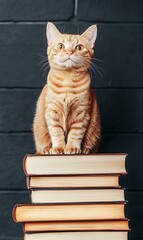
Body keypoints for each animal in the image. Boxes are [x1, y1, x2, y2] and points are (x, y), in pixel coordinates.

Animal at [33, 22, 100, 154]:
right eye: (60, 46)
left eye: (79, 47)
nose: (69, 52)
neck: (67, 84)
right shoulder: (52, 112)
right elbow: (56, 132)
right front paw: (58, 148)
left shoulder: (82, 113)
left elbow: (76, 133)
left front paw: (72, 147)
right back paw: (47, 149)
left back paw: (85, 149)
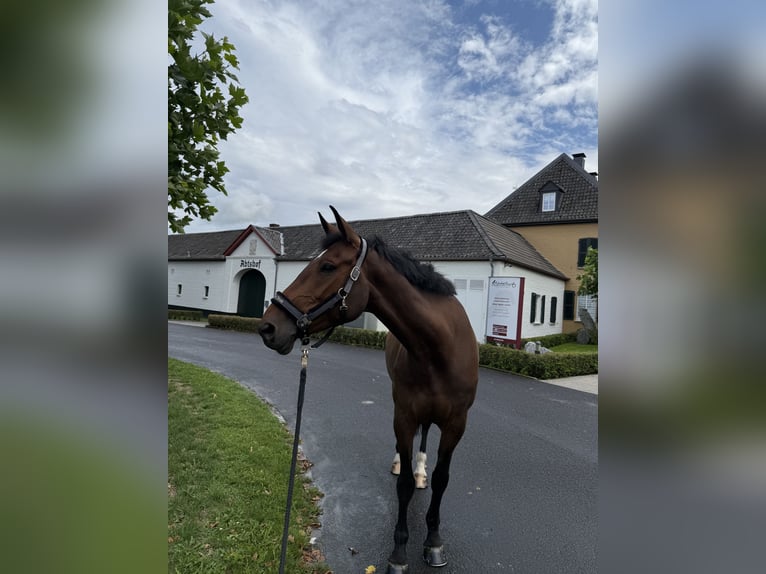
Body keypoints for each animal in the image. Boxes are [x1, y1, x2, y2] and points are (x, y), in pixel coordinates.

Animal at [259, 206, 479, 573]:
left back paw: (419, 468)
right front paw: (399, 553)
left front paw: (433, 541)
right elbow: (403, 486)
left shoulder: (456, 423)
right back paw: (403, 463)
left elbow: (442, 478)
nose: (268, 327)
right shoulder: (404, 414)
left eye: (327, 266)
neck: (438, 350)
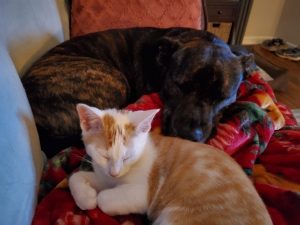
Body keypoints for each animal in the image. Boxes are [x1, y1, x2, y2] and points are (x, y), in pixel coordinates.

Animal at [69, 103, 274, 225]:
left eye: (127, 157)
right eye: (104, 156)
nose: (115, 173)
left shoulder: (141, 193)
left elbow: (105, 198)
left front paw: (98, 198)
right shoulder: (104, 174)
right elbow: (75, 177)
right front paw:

=== Work request ===
Repeat each entry above word for word, leaving every picture out.

=== Response below ===
Body keypoints for each animal in the image. Boxes are [x1, y1, x2, y2] and points are (x, y), in pixel coordinates.

Animal at [33, 22, 100, 154]:
right eye: (60, 46)
left eye: (79, 47)
nose: (69, 52)
neck: (67, 84)
right shoulder: (52, 112)
right elbow: (56, 132)
right front paw: (58, 148)
left shoulder: (82, 113)
left elbow: (76, 133)
left front paw: (72, 147)
right back paw: (47, 149)
left back paw: (85, 149)
Body keypoints for each animal in the image. Boxes are [x1, y1, x2, y2] and points are (x, y), in pixel coordinates.

Animal at [259, 206, 479, 573]:
left back paw: (419, 468)
right front paw: (399, 553)
left front paw: (433, 541)
right elbow: (403, 486)
left shoulder: (456, 423)
right back paw: (403, 463)
left elbow: (442, 478)
nose: (268, 327)
right shoulder: (404, 414)
left eye: (327, 266)
neck: (438, 350)
Body keypoints for each animal in the image. Boxes are [x1, y1, x2, y2] and points are (x, y), in pixel coordinates.

Animal at [69, 103, 274, 225]:
left eye: (127, 157)
right eye: (104, 156)
nose: (115, 173)
left shoulder: (141, 193)
left elbow: (105, 198)
left front paw: (98, 198)
right shoulder: (104, 174)
right elbow: (75, 177)
right front paw:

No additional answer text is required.